[[ SUPPLIED RECORDS open ]]

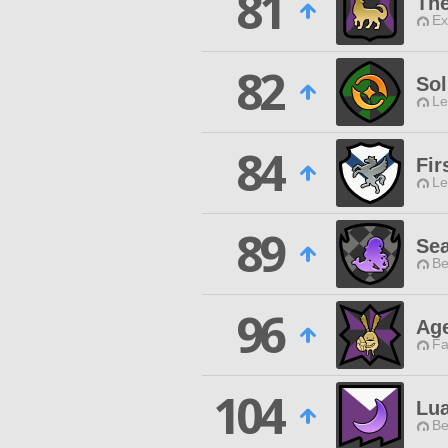
81
Th
Ex
82
Sol
Le
84
Fir
Le
89
Sea
Be
96
Age
Fa
104
Lua
Be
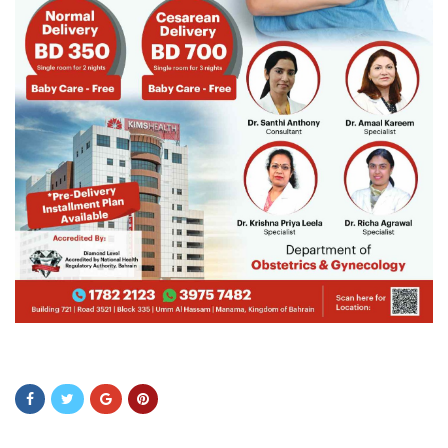
ADSDSAADS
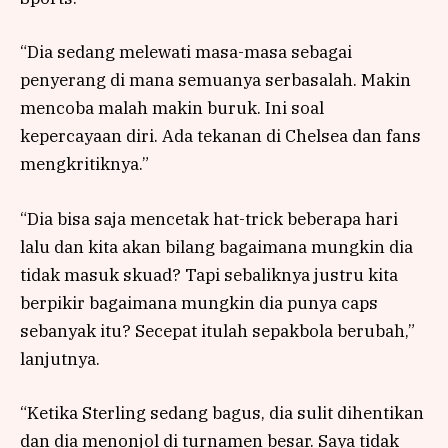
“Dia sedang melewati masa-masa sebagai
penyerang di mana semuanya serbasalah. Makin
mencoba malah makin buruk. Ini soal
kepercayaan diri. Ada tekanan di Chelsea dan fans
mengkritiknya.”
“Dia bisa saja mencetak hat-trick beberapa hari
lalu dan kita akan bilang bagaimana mungkin dia
tidak masuk skuad? Tapi sebaliknya justru kita
berpikir bagaimana mungkin dia punya caps
sebanyak itu? Secepat itulah sepakbola berubah,”
lanjutnya.
“Ketika Sterling sedang bagus, dia sulit dihentikan
dan dia menonjol di turnamen besar. Saya tidak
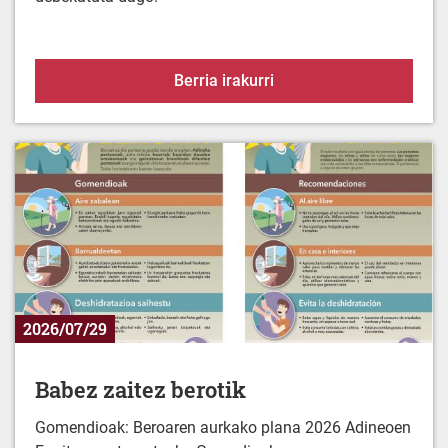
Alerta-egoera uraren es
Berria irakurri
2026/07/29
Babez zaitez berotik
Gomendioak: Beroaren aurkako plana 2026 Adineoen
Egoitza-zentroentzako Gomedioak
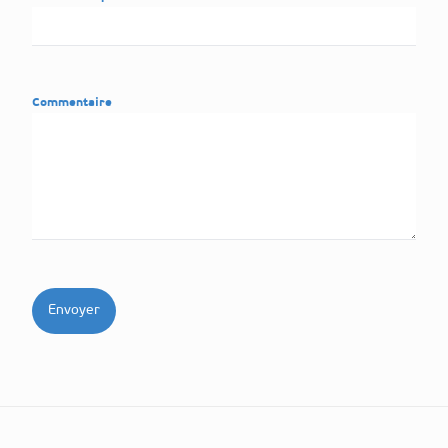
Commentaire
Envoyer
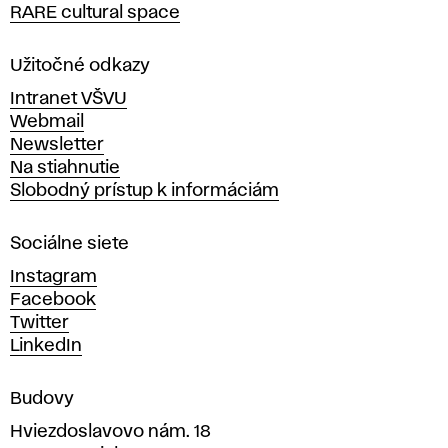
RARE cultural space
o
l
a
Užitočné odkazy
v
Intranet VŠVU
ý
Webmail
t
Newsletter
v
Na stiahnutie
a
Slobodný prístup k informáciám
r
n
Sociálne siete
ý
c
Instagram
h
Facebook
u
Twitter
m
LinkedIn
e
n
Budovy
í
v
Hviezdoslavovo nám. 18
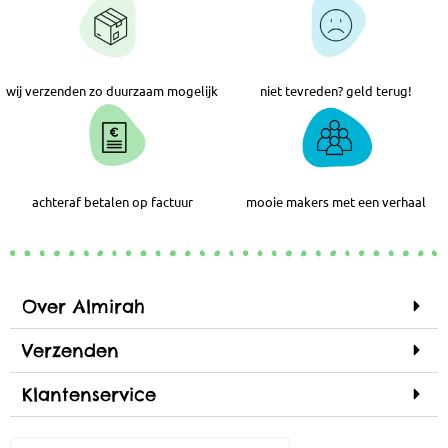
wij verzenden zo duurzaam mogelijk
niet tevreden? geld terug!
achteraf betalen op factuur
mooie makers met een verhaal
Over Almirah
Verzenden
Klantenservice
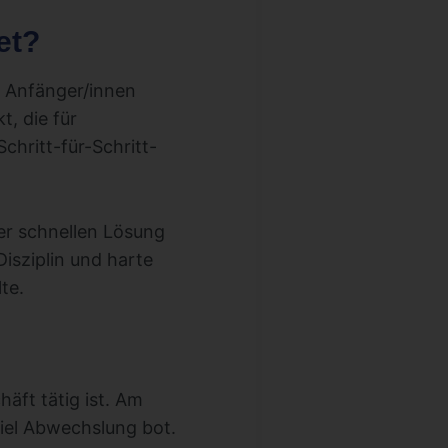
et?
r Anfänger/innen
t, die für
Schritt-für-Schritt-
ner schnellen Lösung
Disziplin und harte
te.
häft tätig ist. Am
viel Abwechslung bot.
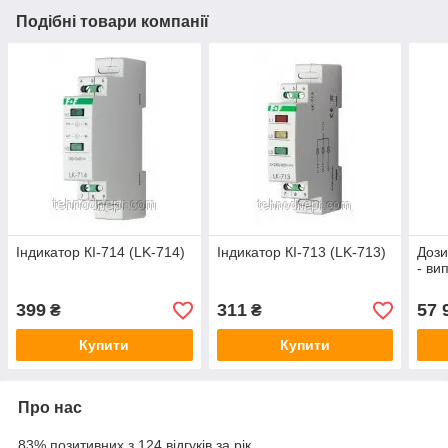
Подібні товари компанії
Індикатор КІ-714 (LK-714)
Індикатор КІ-713 (LK-713)
Дози
- ви
399
311
57 
₴
₴
Купити
Купити
Про нас
83% позитивних з 124 відгуків за рік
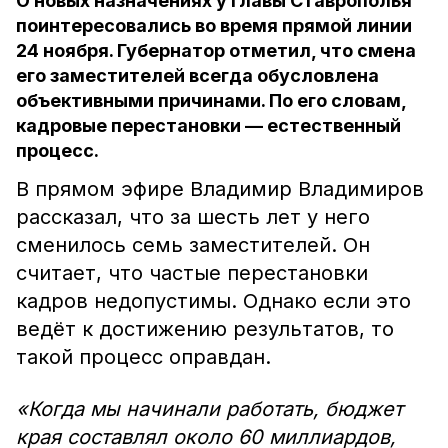
О новых назначениях у главы Ставрополья
поинтересовались во время прямой линии
24 ноября. Губернатор отметил, что смена
его заместителей всегда обусловлена
объективными причинами. По его словам,
кадровые перестановки — естественный
процесс.
В прямом эфире Владимир Владимиров
рассказал, что за шесть лет у него
сменилось семь заместителей. Он
считает, что частые перестановки
кадров недопустимы. Однако если это
ведёт к достижению результатов, то
такой процесс оправдан.
«Когда мы начинали работать, бюджет
края составлял около 60 миллиардов,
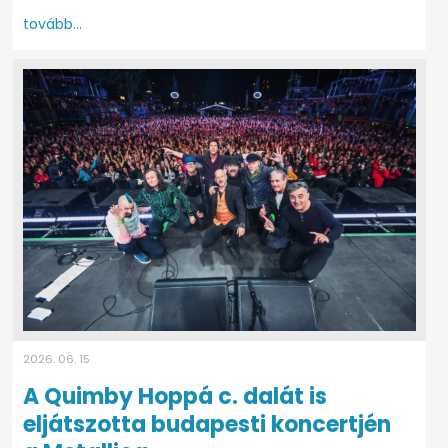
tovább...
2026. 06. 15
A Quimby Hoppá c. dalát is
eljátszotta budapesti koncertjén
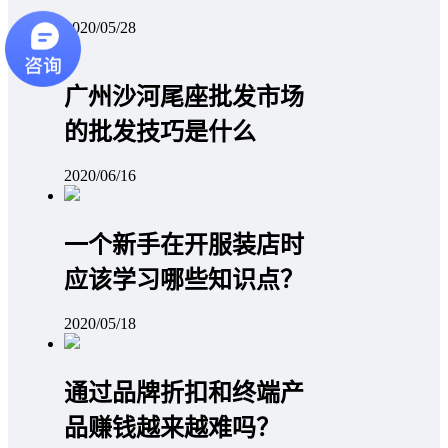
2020/05/28
广州沙河尾座批发市场
的批发技巧是什么
2020/06/16
一个新手在开服装店时
应该学习哪些知识点？
2020/05/18
通过品牌折扣和终端产
品赚钱越来越难吗？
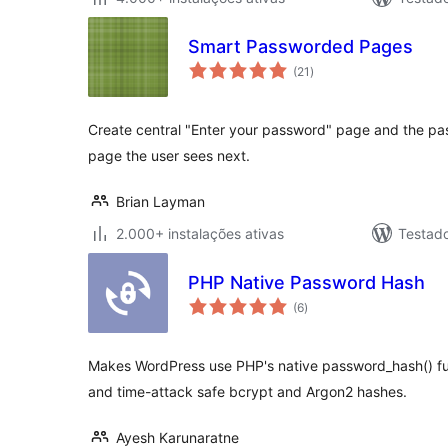
Smart Passworded Pages
avaliações
(21
)
totais
Create central "Enter your password" page and the p
page the user sees next.
Brian Layman
2.000+ instalações ativas
Testad
PHP Native Password Hash
avaliações
(6
)
totais
Makes WordPress use PHP's native password_hash() func
and time-attack safe bcrypt and Argon2 hashes.
Ayesh Karunaratne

[[ SUPPLIED RECORDS closed ]]

> **EXERCISE GOAL**: Lines containing the word "sedang" are to be located in the entries and copied.

> **OUTPUT OF THE EXERCISE**:
“Dia sedang melewati masa-masa sebagai
“Ketika Sterling sedang bagus, dia sulit dihentikan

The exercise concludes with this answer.